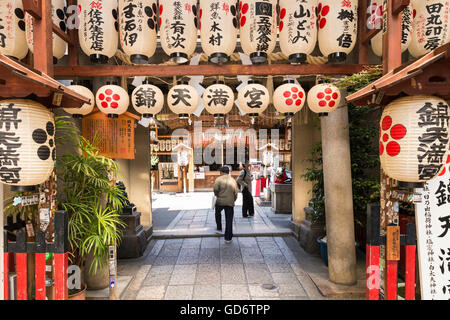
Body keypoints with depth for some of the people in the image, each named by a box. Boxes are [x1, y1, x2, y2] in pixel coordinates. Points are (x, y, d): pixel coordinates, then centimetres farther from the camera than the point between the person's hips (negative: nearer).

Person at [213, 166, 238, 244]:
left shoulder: (219, 179, -5)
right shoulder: (233, 180, 6)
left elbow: (215, 190, -12)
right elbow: (236, 193, 6)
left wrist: (217, 196, 8)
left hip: (220, 201, -2)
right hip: (230, 202, 2)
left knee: (218, 213, 29)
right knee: (229, 220, 5)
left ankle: (219, 228, 37)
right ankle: (228, 238, 7)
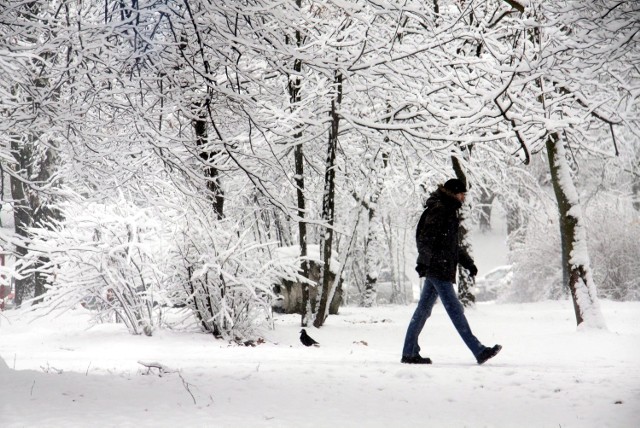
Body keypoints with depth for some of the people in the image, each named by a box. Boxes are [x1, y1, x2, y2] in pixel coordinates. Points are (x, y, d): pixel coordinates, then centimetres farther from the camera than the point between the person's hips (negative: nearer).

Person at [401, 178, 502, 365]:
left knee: (423, 310, 9)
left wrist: (468, 263, 28)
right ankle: (479, 351, -10)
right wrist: (423, 261, -26)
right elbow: (425, 238, -19)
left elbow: (453, 245, 30)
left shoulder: (449, 211, 22)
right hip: (437, 268, -10)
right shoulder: (438, 210, -9)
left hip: (435, 270, 10)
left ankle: (409, 353, 11)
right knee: (455, 310, -9)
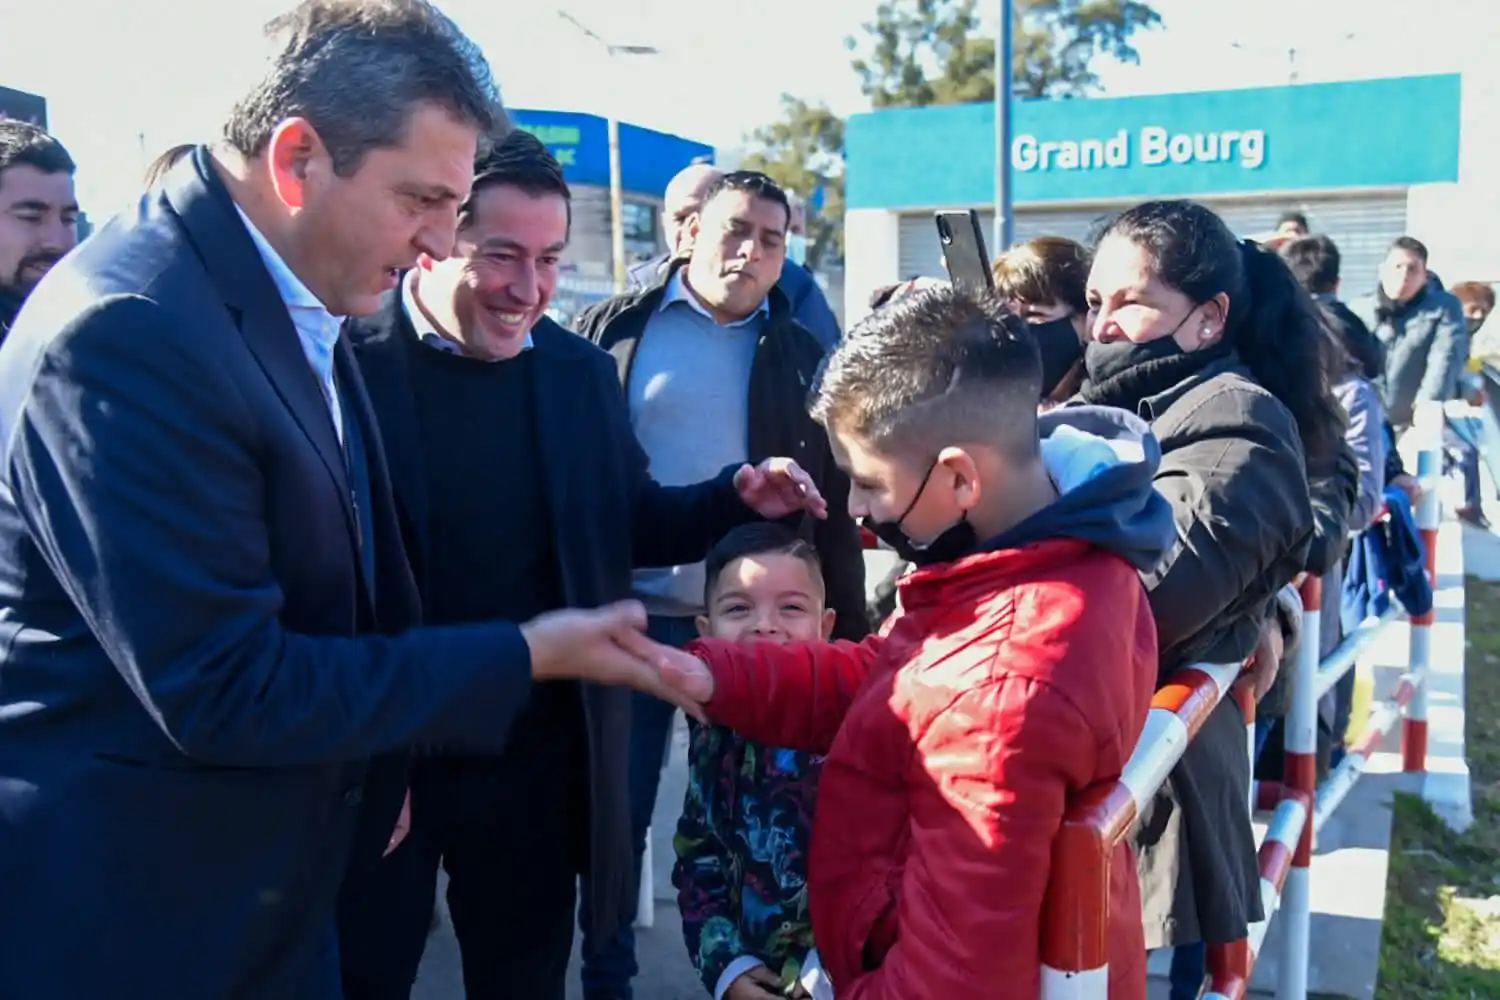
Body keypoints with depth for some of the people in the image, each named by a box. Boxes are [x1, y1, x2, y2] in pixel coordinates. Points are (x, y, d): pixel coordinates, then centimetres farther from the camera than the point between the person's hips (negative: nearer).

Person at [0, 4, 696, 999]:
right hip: (133, 914, -8)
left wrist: (376, 766, 12)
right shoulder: (128, 330, -25)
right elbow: (224, 690, -25)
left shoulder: (302, 306, 3)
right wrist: (528, 655, -19)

- _Requirement_: Reproduce every line of these records word for word, with nothing left out and nothing changed. Leave the pictures out of your answer.

- _Solution_:
Body keypoints with depth for some of the people in the image, each named by a box. Boxes are [x1, y1, x2, y2] in pixel coordinates. Points are (x, y, d): pixel coordinates, then centimetres farther from the camera than the point between the person's hips (negative: nearer).

Person at [213, 166, 238, 244]:
left shoulder: (219, 179, -5)
right shoulder: (233, 180, 6)
left elbow: (215, 190, -12)
right elbow: (236, 193, 6)
left wrist: (217, 196, 8)
left hip: (220, 201, -2)
right hip: (230, 202, 2)
left knee: (218, 213, 29)
right knee: (229, 220, 5)
left ankle: (219, 228, 37)
right ankle: (228, 238, 7)
Body keypoints with depth for some of the people in the image, each named by a box. Boxes are [x1, y1, x2, y2] in pixel coordinates. Points are (x, y, d): pixel coordinates, then centimetres farther from the camera than the point between the person's hips (negative: nearer).

Person at [401, 178, 502, 365]:
left knee: (423, 310, 9)
left wrist: (468, 263, 28)
right ankle: (479, 351, -10)
right wrist: (423, 261, -26)
right elbow: (425, 238, -19)
left elbow: (453, 245, 30)
left shoulder: (449, 211, 22)
right hip: (437, 268, -10)
right shoulder: (438, 210, -9)
left hip: (435, 270, 10)
left ankle: (409, 353, 11)
right knee: (455, 310, -9)
Body keypoints with depth for some of the people in the image, each named by a box. Boxes are [x1, y1, x2, y2] in pixel coordinates. Points are (x, y, d): pixel coordinates, then centimetres farther from the camera than the point between the person's hips (negative: nearer).

Person at [0, 4, 696, 999]:
right hip: (133, 914, -8)
left wrist: (376, 766, 12)
right shoulder: (128, 330, -25)
right elbow: (224, 690, -25)
left shoulder: (302, 306, 3)
right wrist: (528, 655, -19)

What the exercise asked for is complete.